Friday, April 30, 2010

In Praise of Synthetic Gems

When I was in art school, we spoke of synthetic gemstones in gemology class - how they are created in the laboratory and how to tell when a gem is a knock-off. But we were never encouraged to use them in our work. Deemed second best, these humble lab-grown gems were destined for "practice" stone setting, never to let their dazzle delight the senses of anyone with a refined sense of style.

I feel as though I have to stand up for the humble cubic zirconia, the disrespected laboratory corundum, the reconstituted "ambrelle" and hematite, the "black onyx" which is actually just a kind of quartz, the lovely copper coloured glass that we label "goldstone". These tiny pieces of beauty are a tribute to the innovation of humans. Nobody died for them. No land was destroyed to get them. Massive amounts of money and resources were saved in their creation. Add to these things the fact that these gems are more colourful, more dazzling to the eye, cleaner, clearer, and, in some cases, more durable, than their natural counterparts, and sell at a fraction of the price, and I would say that my choice is clear. I choose synthetic.

People want something rare, though - something that was suffered for and meticulously excavated. Princesses want their heros to fight dragons, not slave over an alchemist's tools. Even if it means that the end result is a dirty, included, foggy old emerald instead of a clear, forest green laboratory beryl? I find something flawed in that mentality. This point was driven home to me in gemology class as we learned about the Diavik diamond mine. An aerial photo shows an enormous open mine with a huge sea wall built around it. In the often harsh northern climate of the Northwest Territories, people must be flown in to work, fed, housed, and paid. Diamonds are beautiful, durable and (maybe not as) rare (as the industry would have us believe), but there is nothing in this photo of the Diavik mine that convinces me that spending this much energy and expending these resources (not to mention the casual pillage of the land) is worth it for the gem that will come out of that land. It's white (mostly), extremely hard, shows wonderful prismatic colours, returns a lot of light to the eye when it's cut properly, and should last forever. So does a moissanite or a cubic zirconia.

I always had a crush on that geeky alchemist. The hero was always just a little too full of himself.

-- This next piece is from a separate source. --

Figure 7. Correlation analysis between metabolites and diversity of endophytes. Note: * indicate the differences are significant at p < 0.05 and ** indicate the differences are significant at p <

top: Silver ring with synthetic ruby (lab corundum)
middle: The Diavik mine north of Yellowknife, NWT
left: earrings with goldstone navette gems (glass with copper dust inclusions) and reconstituted hematite cabochons.

Jewellery by Gracebourne. See listings on Etsy:


Tuesday, April 20, 2010

It runs in my family

When my grandfather died, he didn't leave behind a lot of material goods. Notable to me were his lathe and several wooden rosaries. Hand turned wooden beads, put together with base metal wire or strung on a cotton cord. He was a jeweller of sorts, and I didn't know it. I thought I had nothing in common with him. I don't remember a single conversation between us - I only remember his disapproving looks and unsmiling face. When he died and this hobby that we both shared was revealed, I went to my parents' medicine cabinet where I'd stashed a small jewellery box that grampa had turned from the trunk of a young tree and painted, gifted to me one Christmas with a string of dollar store false pearl and gold tone beads. The ivory coloured paint still had a faint smell. I discarded the necklace and secreted the box away.

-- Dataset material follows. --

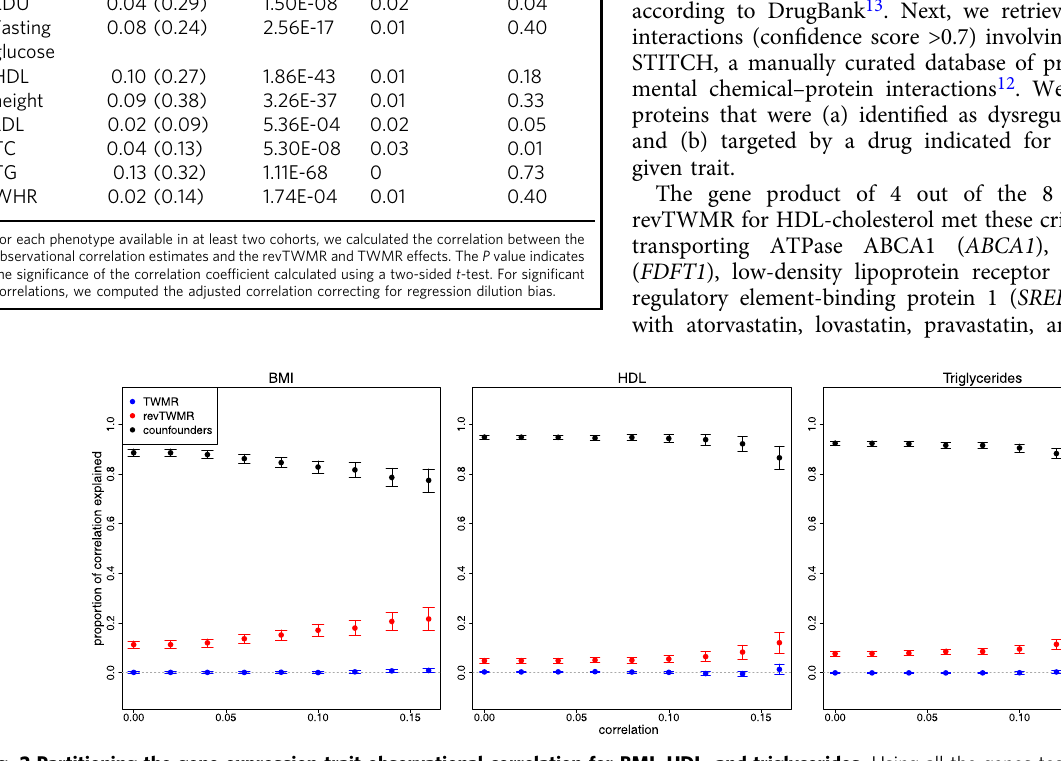
Fig. 2 Partitioning the gene expression-trait observational correlation for BMI, HDL, and triglycerides. Using all the genes tested by TWMR and revTWMR ( N = 10,395 for BMI, N = 10,391 for HDL, and N = 10,390 for TG), for each bin of correlation (absolute value) we plotted the combined contributions of the forward (TWMR, blue dots) and reverse (revTWMR, red dots) effect of the gene expression on the trait, the contribution of confounders (black dots). Data were presented as estimated contributions and 95% con fi dence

I started making jewellery the same way most young girls do - stringing beads, melting potato chip bags down into keychains, coiling pieces of plastic coloured electrical wire discarded by some SaskTel worker. Whatever I had on hand would do, and I still cherish the roots of that creative spirit in me, sending out feelers into the art world.

These small bracelets and keychains and neckaces were small beans compared to what my dad could do with a nickel, though. By some magical means, my dad was able to take a humble coin and hammer it into a simple ring. I remember asking him how it was done, but the answer seemed so esoteric - containing mystical machines and apparatus that I could only imagine. Metalwork was beyond the scope of my admittedly vast imagination at the time. My dad was handy with his tools - an auto body mechanic by trade, he is familiar with the way metals behave and concerned with the asthetic sense of an object, in tune with its lines and its symmetry. Why shouldn't this sense transfer to the objects which in daily life serve an exclusively decorative purpose; jewellery? My sister's grad ring was a handmade present from my dad, and I am the proud owner of a carved and polished sandstone pendant from his imagination and hands.

Last week I showed my dad some rings that I had been working on, and he inspected the workmanship and said, "well, you sure put my little nickel rings to shame, didn't you?" I remembered those days when making a nickel ring was just a fantasy, solely my dad's arcane intellectual property. I think back on the time I spent in art school learning to smith, and I wish I could have enjoyed those classes alongside my dad and grandfather.

I am always hungry for new techniques, skills and materials that will round out my artistry. Metalwork is, by far, my favourite and most rewarding technique, but I venture into woodwork, like my grandfather, and simple stone carving, like my dad. I don't have to look far for inspiration. It's in my blood.